Rs values were fitted for different layer stacks (Table 2), again with a COV under 5%, ensuring reliability. The linear Rs vs. layer number plots are shown in Figure 8. Calculations based on the standard yielded an ionic conductivity of 0.803 mS/cm for the 25°C-aged separator and 0.509 mS/cm for the 60°C-aged separator. It shows that the ion conductivity of the separator after aging treatment at 25°C is higher than that of the separator aged at 60°C.

Table 2. Resistance test fitting results after different aging temperature treatments

Using the number of layers as the X-axis and Rs as the Y-axis, the relationship between the number of layers and resistance Rs can be obtained, as shown in Figure 9.

Figure 9. Separator Rs after different aging temperature treatments

The main reason is that aging caused by high-temperature storage will cause deposits to appear on the surface of the positive electrode material particles of the battery, which is mainly due to the oxidation of the electrolyte on the surface of the positive electrode particles during the high-temperature storage process. At the same time, sediments may also appear on the surface of the negative electrode, mainly due to the thickening reaction of the SEI film on the negative electrode surface and the decomposition reaction with the electrolyte. These deposits may cover the surface of the membrane and cause pore clogging. At room temperature, the degree of these side reactions is lower and the rate is slower. Therefore, high-temperature aging is more likely to cause the ionic conductivity of the separator to decrease. Therefore, we can determine that the aging process for 48 hours at 60°C may not be suitable for this type of battery.

5. Summary

This study demonstrates a systematic, high-throughput approach for separator ion conductivity measurement.
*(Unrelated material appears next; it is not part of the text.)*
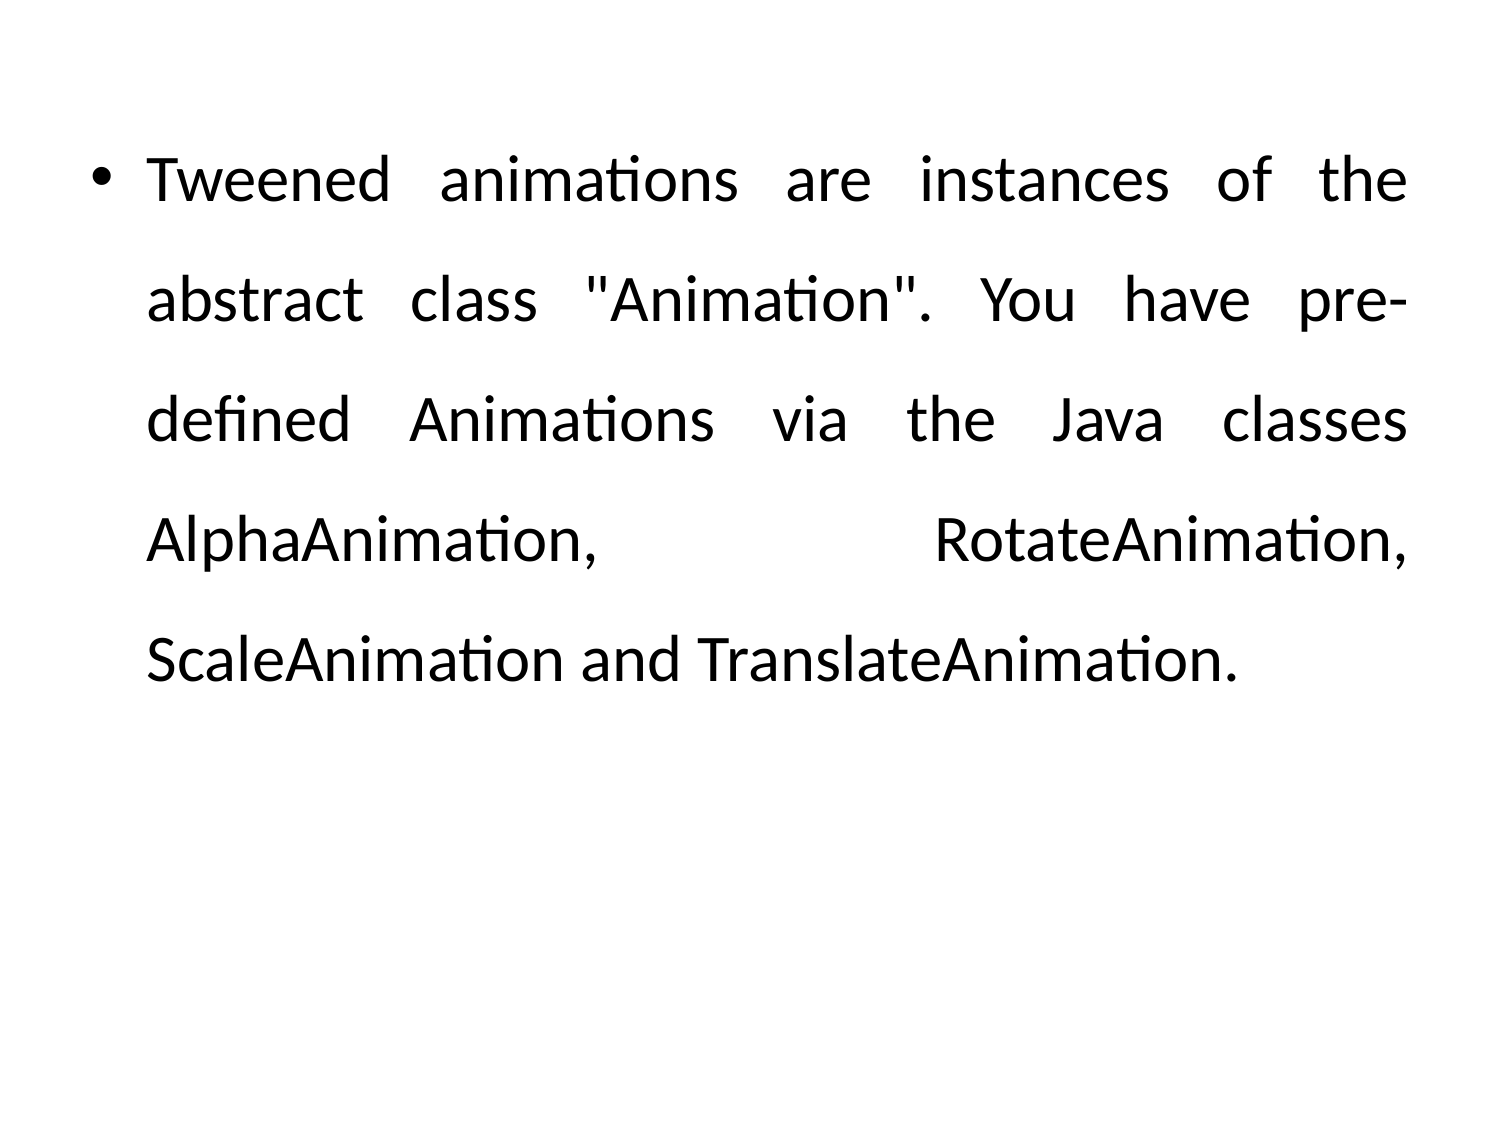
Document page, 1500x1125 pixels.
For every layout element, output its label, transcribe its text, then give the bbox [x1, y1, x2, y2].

list Tweened animations are instances of the abstract class "Animation". You have pre-defined Animations via the Java classes AlphaAnimation, RotateAnimation, ScaleAnimation and TranslateAnimation. [75, 87, 1425, 1005]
Using a dedicated multi-channel separator ion conductivity measurement system, we efficiently assembled and tested multi-layer separator stacks, significantly improving testing throughput. The presented case studies clearly show how both separator manufacturing processes and downstream cell assembly conditions (like aging temperature) can profoundly impact this critical parameter. Accurate and efficient ion conductivity measurement is therefore essential for separator screening, process optimization, and root-cause analysis in battery development and failure diagnostics.

6. References

[1] Yang Baoquan, Ceramic Coated Diaphragm Modified Lithium Ion Battery Diaphragm, Aging and Application of Synthetic Materials, 2018, 47(1), 67-72.

[2] National standard: GB/T 36363-2018《Polyolefin separator for lithium-ion batterie》.

[3] Wall,Wolfgang,A,et al. Tortuosity Determination of Battery Electrodes and Separators by Impedance Spectroscopy (vol 163, pg A1373, 2016)[J].Journal of the Electrochemical Society, 2017, 164(4).